# WHAT YOU HAVE TO DO:
Copy out all lines of the material below in which "Tasfournituren" occurs.

# WORKING DATA:

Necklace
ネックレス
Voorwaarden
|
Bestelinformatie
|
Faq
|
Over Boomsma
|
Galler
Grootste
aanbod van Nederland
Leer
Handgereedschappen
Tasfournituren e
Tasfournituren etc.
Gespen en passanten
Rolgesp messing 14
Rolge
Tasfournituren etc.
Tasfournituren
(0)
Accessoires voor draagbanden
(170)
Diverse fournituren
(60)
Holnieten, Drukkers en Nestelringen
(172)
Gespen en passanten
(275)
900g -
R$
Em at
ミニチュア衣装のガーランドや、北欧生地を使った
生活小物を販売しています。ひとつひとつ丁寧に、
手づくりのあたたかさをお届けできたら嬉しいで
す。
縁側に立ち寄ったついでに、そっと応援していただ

# RESULT OF THIS EXERCISE:
Tasfournituren e
Tasfournituren etc.
Tasfournituren etc.
Tasfournituren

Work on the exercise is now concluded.